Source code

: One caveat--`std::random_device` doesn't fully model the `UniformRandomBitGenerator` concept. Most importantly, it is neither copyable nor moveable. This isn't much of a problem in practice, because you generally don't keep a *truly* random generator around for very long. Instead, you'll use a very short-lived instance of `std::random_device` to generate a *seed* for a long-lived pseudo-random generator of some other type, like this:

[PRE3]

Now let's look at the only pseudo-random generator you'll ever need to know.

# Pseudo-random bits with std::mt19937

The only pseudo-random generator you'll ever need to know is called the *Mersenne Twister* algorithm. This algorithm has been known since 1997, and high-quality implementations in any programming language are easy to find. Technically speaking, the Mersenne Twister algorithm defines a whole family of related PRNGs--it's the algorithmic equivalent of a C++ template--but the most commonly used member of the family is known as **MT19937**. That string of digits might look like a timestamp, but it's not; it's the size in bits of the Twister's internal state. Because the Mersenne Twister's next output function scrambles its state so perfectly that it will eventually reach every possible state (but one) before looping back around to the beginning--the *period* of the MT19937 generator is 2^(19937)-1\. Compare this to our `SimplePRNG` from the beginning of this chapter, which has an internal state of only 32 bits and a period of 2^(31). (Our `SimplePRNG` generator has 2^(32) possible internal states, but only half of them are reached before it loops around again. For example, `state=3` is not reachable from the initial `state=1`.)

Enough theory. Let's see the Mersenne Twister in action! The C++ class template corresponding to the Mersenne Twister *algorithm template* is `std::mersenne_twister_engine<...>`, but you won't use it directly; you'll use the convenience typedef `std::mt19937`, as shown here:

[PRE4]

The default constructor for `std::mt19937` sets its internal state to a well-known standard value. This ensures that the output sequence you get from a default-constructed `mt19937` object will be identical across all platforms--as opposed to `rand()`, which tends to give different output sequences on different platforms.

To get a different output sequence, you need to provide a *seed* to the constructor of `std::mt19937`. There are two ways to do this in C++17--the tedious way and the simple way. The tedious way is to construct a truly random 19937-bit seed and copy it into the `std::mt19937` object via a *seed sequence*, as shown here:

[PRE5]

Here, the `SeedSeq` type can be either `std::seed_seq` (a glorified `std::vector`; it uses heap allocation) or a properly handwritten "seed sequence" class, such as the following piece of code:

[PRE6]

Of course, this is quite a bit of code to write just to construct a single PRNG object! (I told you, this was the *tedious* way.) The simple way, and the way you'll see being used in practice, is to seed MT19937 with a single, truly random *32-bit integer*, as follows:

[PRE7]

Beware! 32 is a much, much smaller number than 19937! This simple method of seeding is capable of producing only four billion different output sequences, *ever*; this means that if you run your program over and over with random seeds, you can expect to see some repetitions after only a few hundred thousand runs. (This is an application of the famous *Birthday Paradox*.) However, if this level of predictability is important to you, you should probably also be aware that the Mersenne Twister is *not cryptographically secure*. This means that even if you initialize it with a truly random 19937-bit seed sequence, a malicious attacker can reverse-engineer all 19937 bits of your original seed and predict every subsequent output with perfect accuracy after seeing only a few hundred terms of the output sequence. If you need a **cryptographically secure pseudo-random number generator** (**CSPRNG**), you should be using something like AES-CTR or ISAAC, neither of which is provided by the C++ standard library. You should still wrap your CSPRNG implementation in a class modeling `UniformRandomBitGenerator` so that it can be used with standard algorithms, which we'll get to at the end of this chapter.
________________
> Task statement
What lines hold the string "practice"? Pick them out of the data.

> Result for this task
: One caveat--`std::random_device` doesn't fully model the `UniformRandomBitGenerator` concept. Most importantly, it is neither copyable nor moveable. This isn't much of a problem in practice, because you generally don't keep a *truly* random generator around for very long. Instead, you'll use a very short-lived instance of `std::random_device` to generate a *seed* for a long-lived pseudo-random generator of some other type, like this:
Of course, this is quite a bit of code to write just to construct a single PRNG object! (I told you, this was the *tedious* way.) The simple way, and the way you'll see being used in practice, is to seed MT19937 with a single, truly random *32-bit integer*, as follows:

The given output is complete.